The district didn't want students to share mats, so they bought a yoga mat for every student to take home.
"I can't pick and choose who's going to get yoga mats. It really has to be all or nothing, so I asked if the vendor could get us 1,875 yoga mats for all K through 12 and remote students," said Bob Skoczylas, Depew High School Assistant Principal, athletic director, and director of health and physical education.
The district got a grant that covered most of the cost, and physical education teachers in the districts adjusted their annual budgets to cover the remaining cost.
Staff tweaked their curriculum to incorporate yoga.
"We've started with some basic stuff: neck, shoulder, and back area. Stuff when they are sitting. Last class, we moved into some flexibility positions. Just some simple stuff to not scare anybody away, give them the confidence and the feeling that they can do it," said Petersen.
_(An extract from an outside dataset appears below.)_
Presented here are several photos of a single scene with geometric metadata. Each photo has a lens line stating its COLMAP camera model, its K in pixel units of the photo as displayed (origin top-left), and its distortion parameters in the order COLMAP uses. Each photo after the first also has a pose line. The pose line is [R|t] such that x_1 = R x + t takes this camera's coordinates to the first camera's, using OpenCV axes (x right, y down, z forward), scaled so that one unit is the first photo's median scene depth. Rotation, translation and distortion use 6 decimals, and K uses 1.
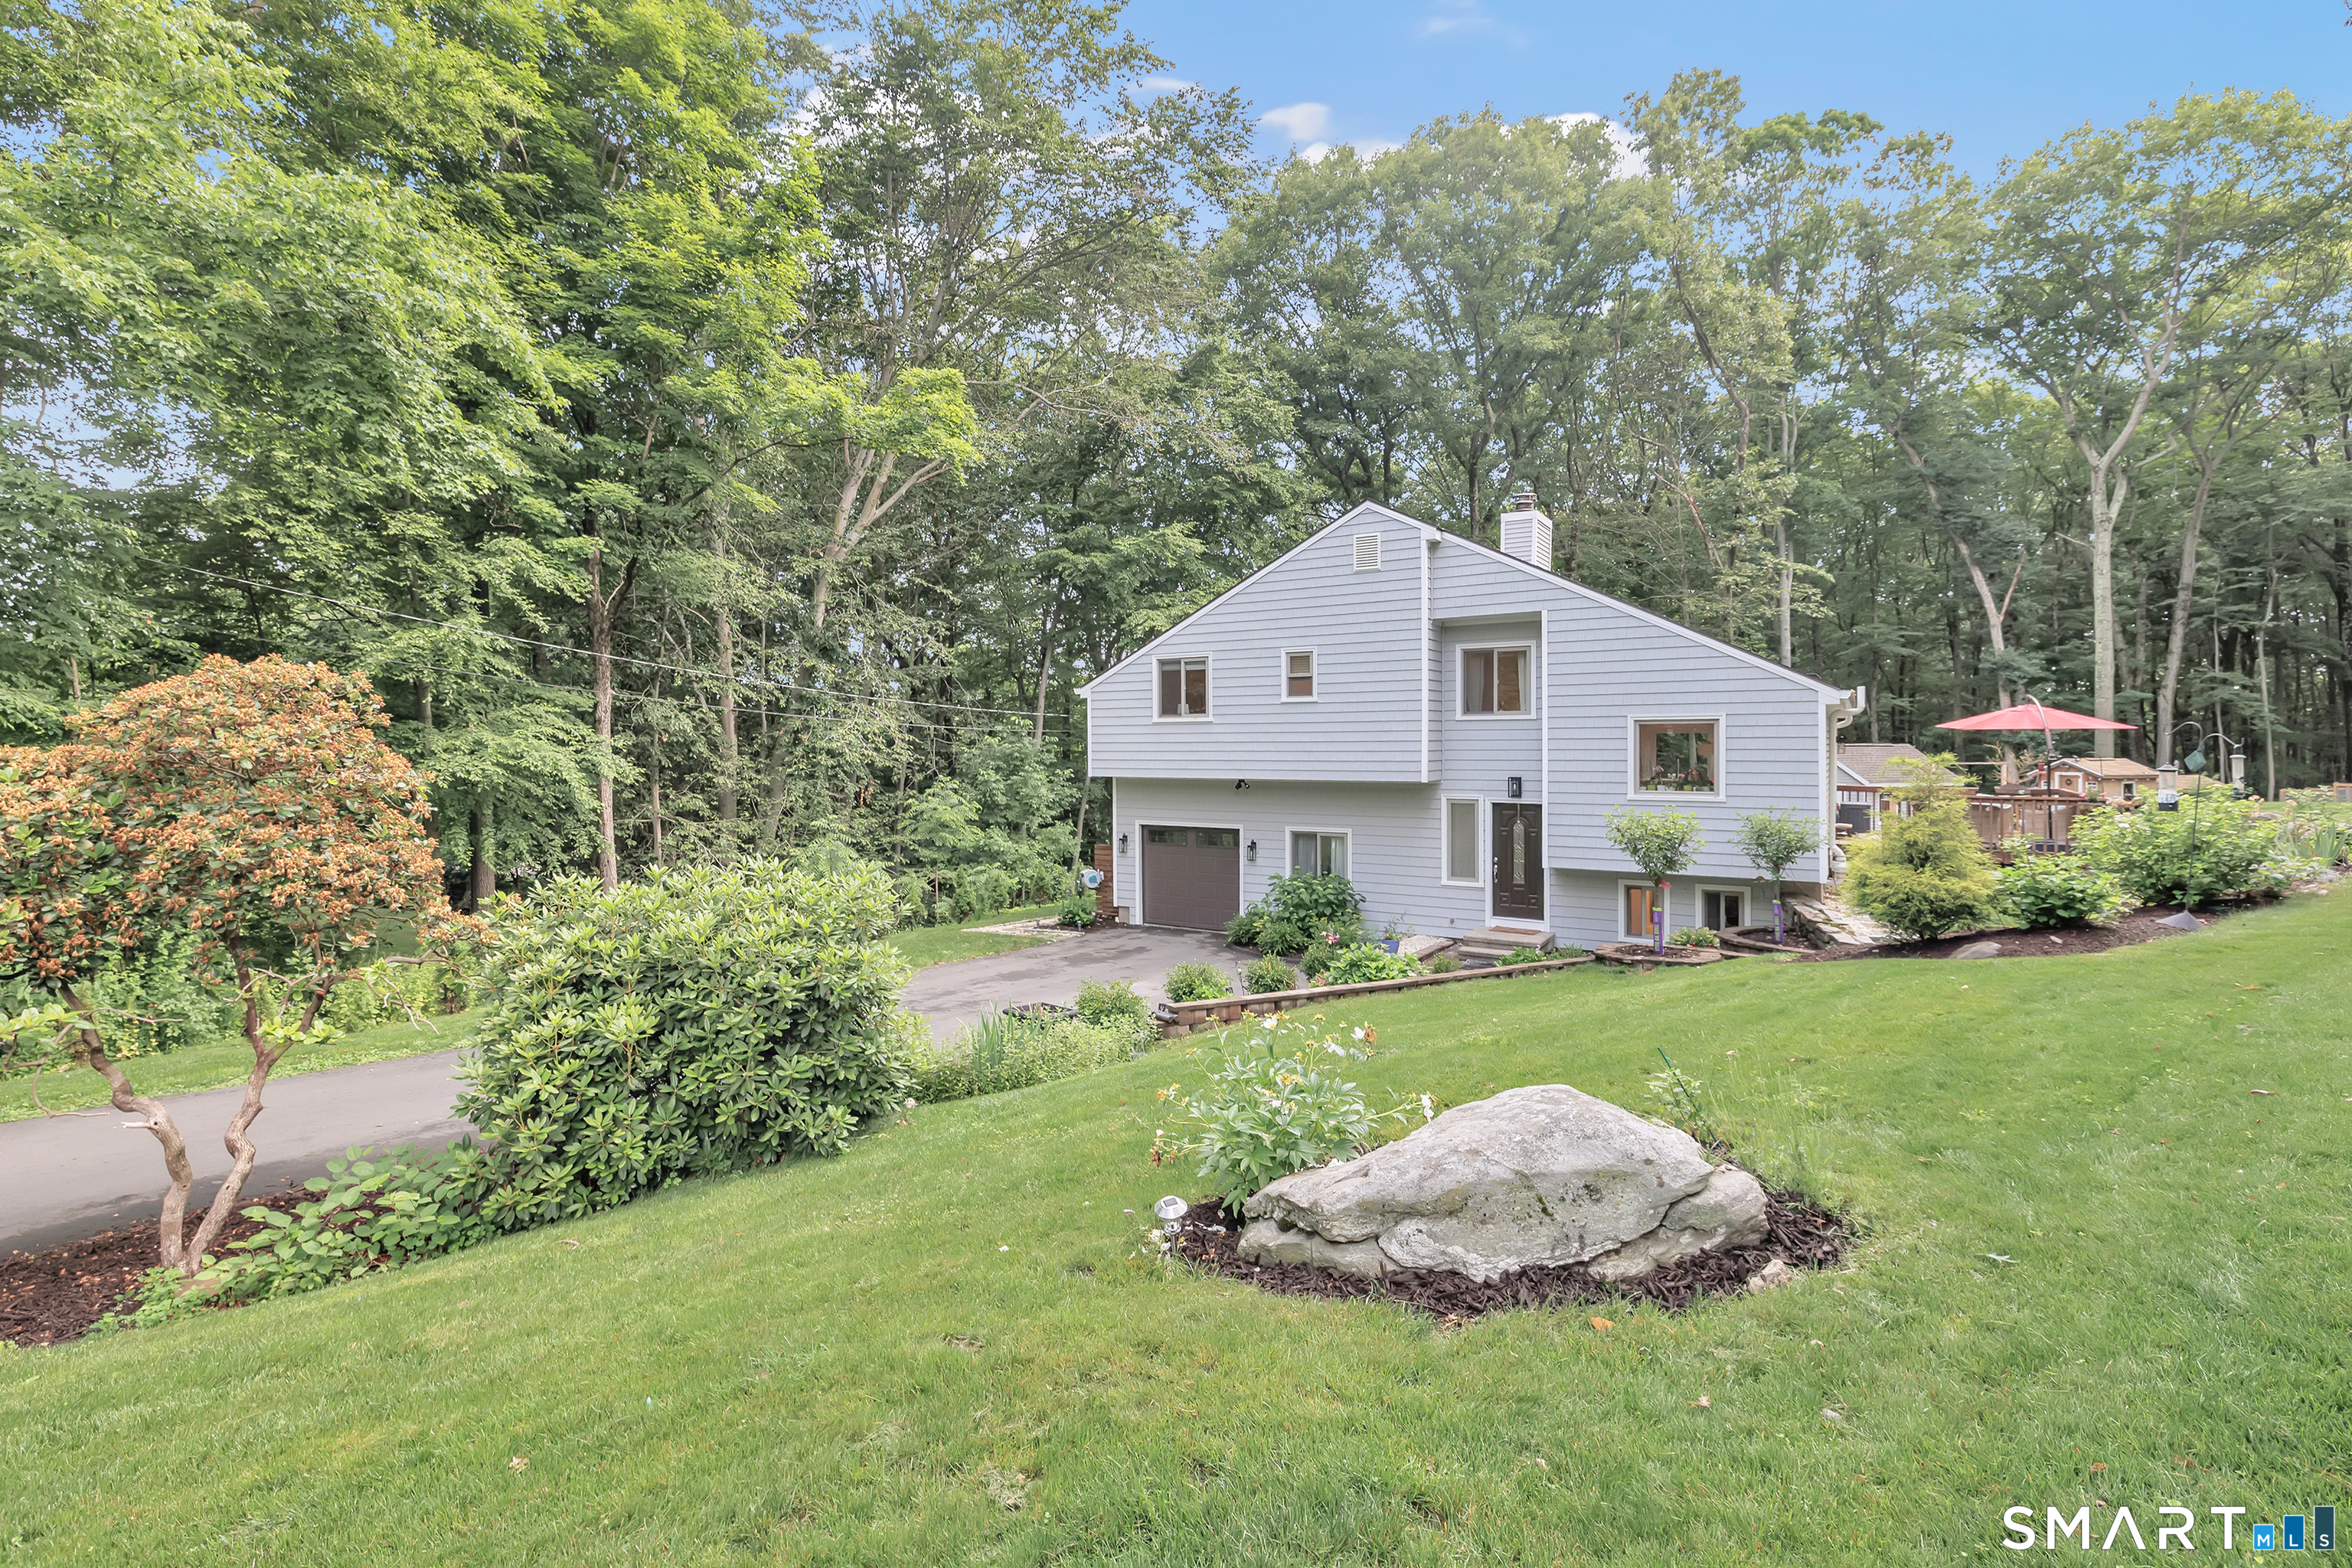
lens RADIAL K [[1056.6, 0, 1178.5], [0, 1056.6, 771.2], [0, 0, 1]] dist [0.000566, 0.000577]
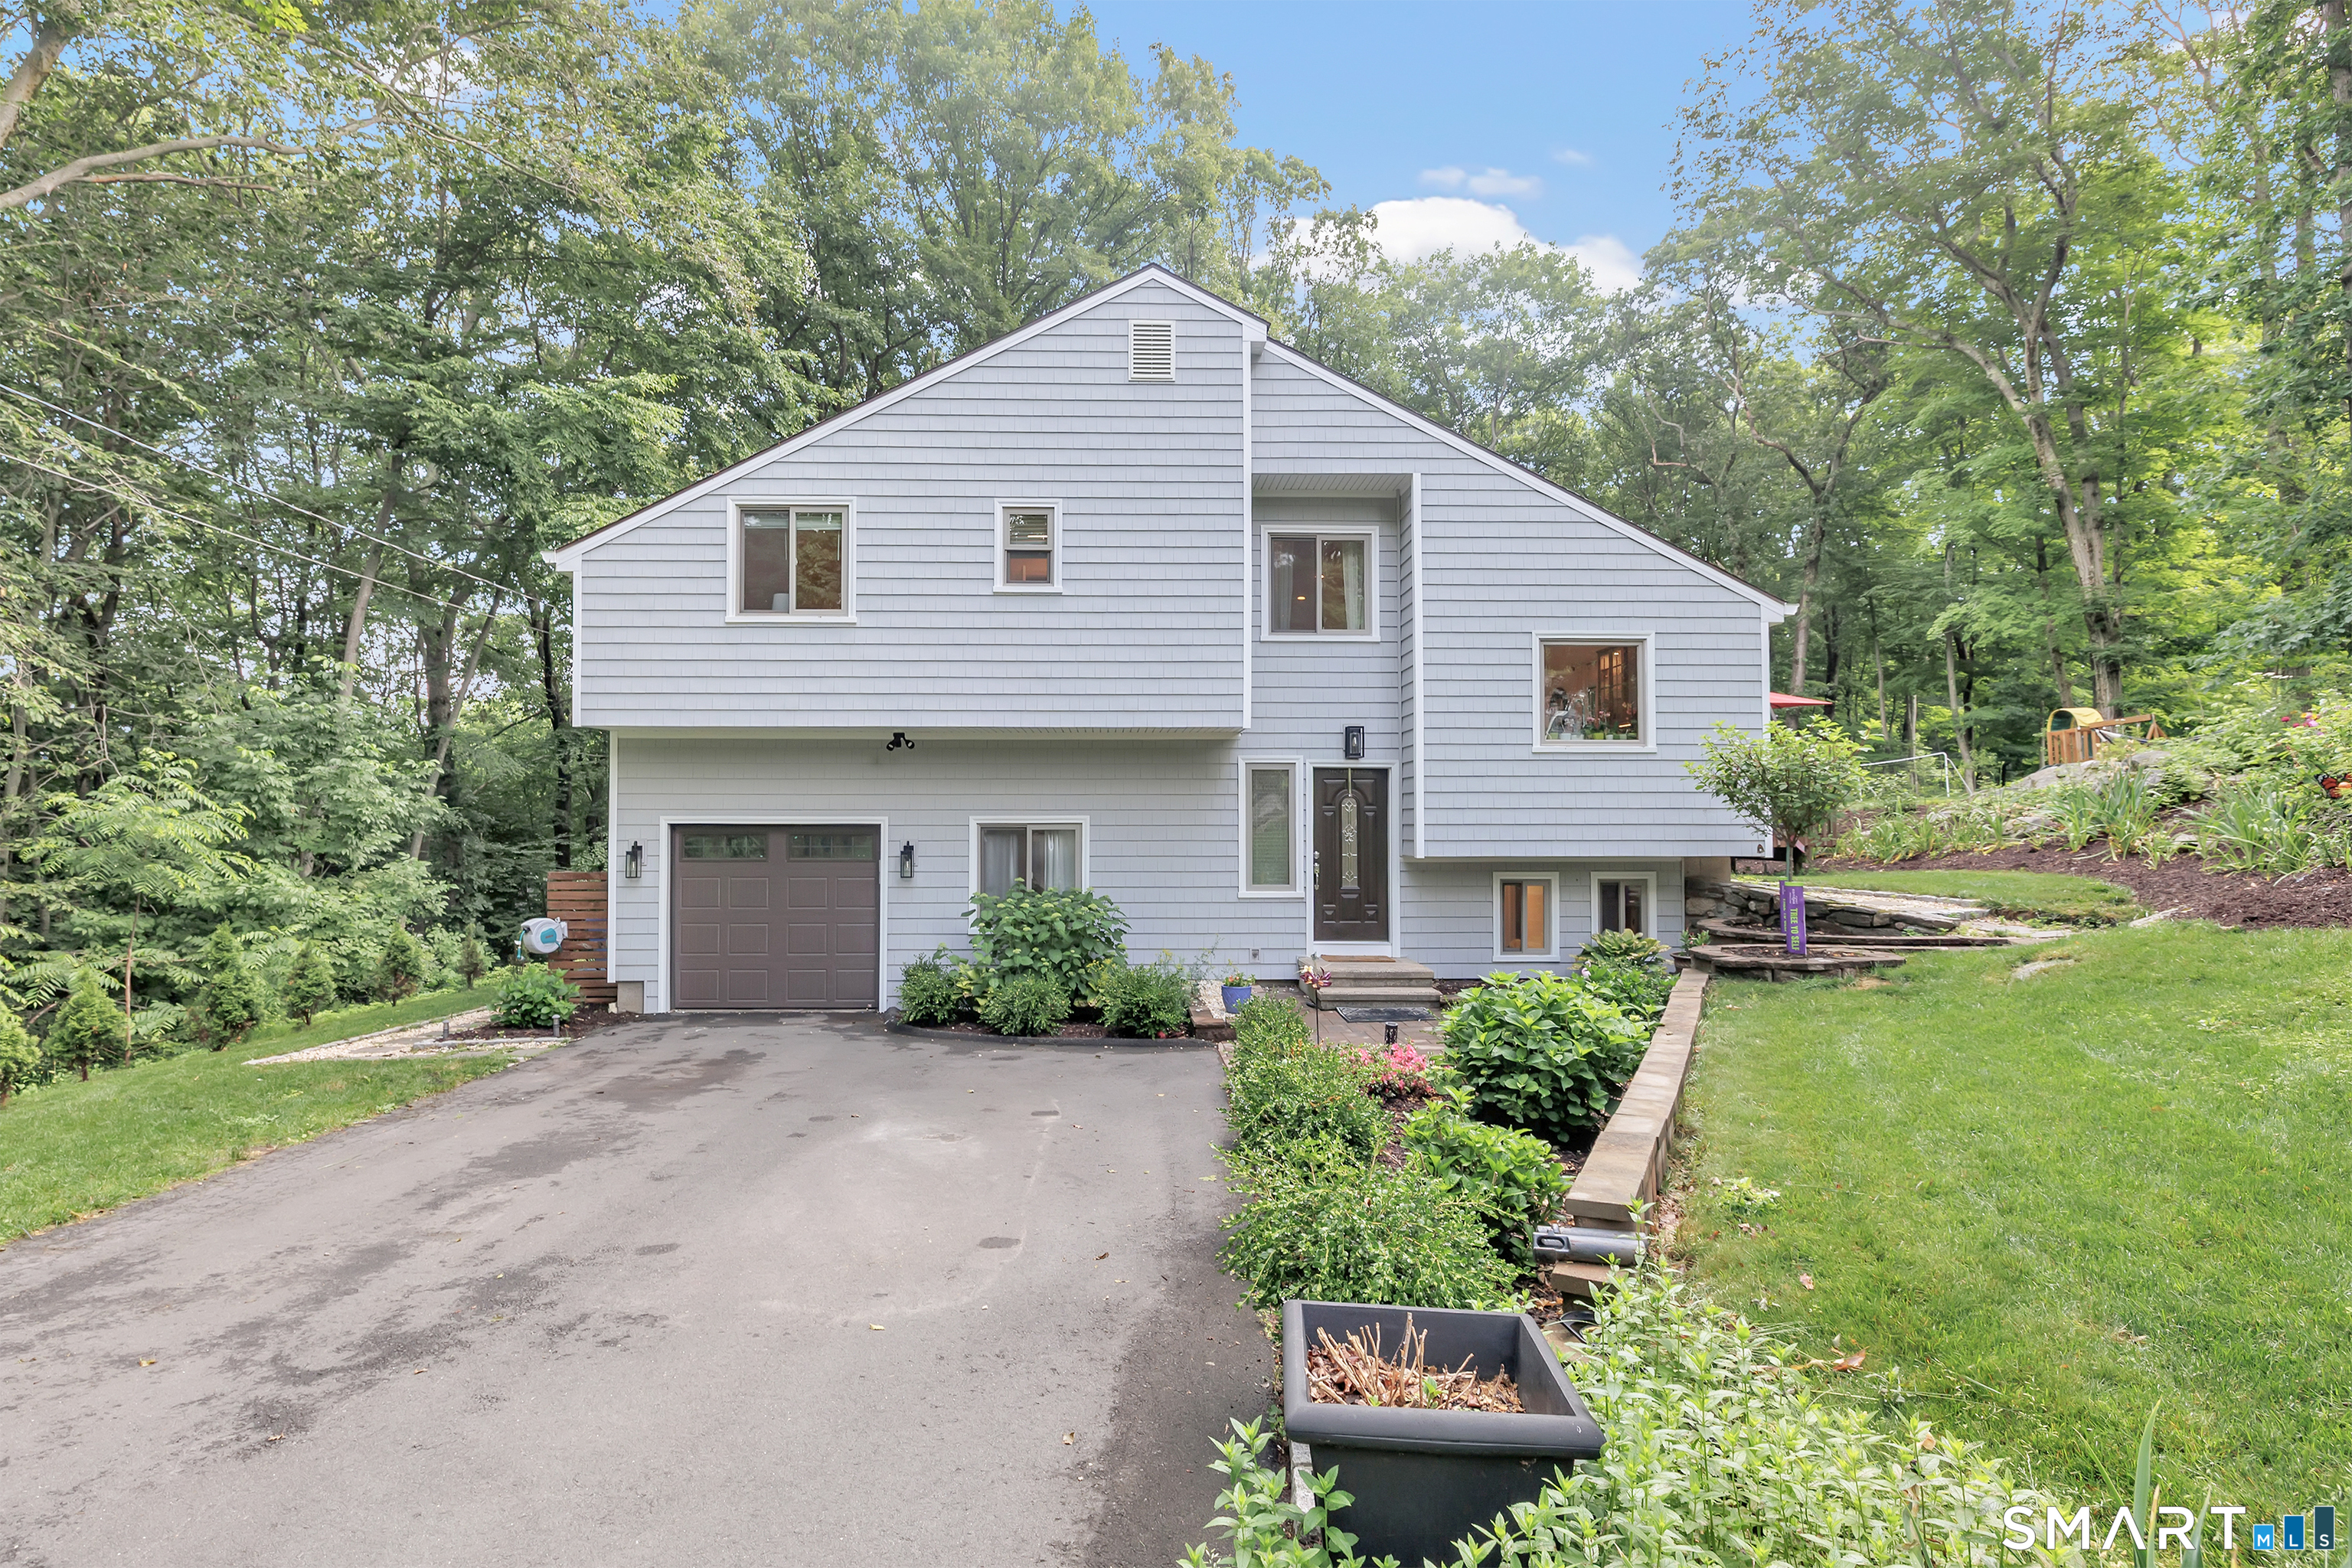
lens RADIAL K [[1128.7, 0, 1173.6], [0, 1128.7, 782.4], [0, 0, 1]] dist [-0.003236, 0.000025]
pose [[0.840836, 0.013750, 0.541115, -0.143558], [0.012178, 0.998944, -0.044307, 0.062810], [-0.541153, 0.043845, 0.839781, 0.413533]]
Petersen said students of all ages are learning that yoga can work for just about anyone. Each student is taking something different away from each practice.
"A young man in one of my classes couldn't do one of the stretches. He couldn't get his hands all the way down to the ground, and he was just flabbergasted. 'I'm such a good athlete.' It was a little eye-opening for him," said Petersen.
He said there's always room for improvement and encourages students to set individual goals for themselves.
"No matter what level of fitness you are at, you can always get better. It's about you. It's a personal thing," said Petersen.
Teachers aren't just doing yoga in gym class. Teachers at the elementary school are incorporating quick yoga breaks during Zoom learning sessions to wake the kids up and keep them motivated.
Many students are sharing their new love for yoga with their parents and siblings.
"Families are working out together, which is so important in making connections. Any time we can get families working out together and feeling good, that's a big win for us," said Skoczylas.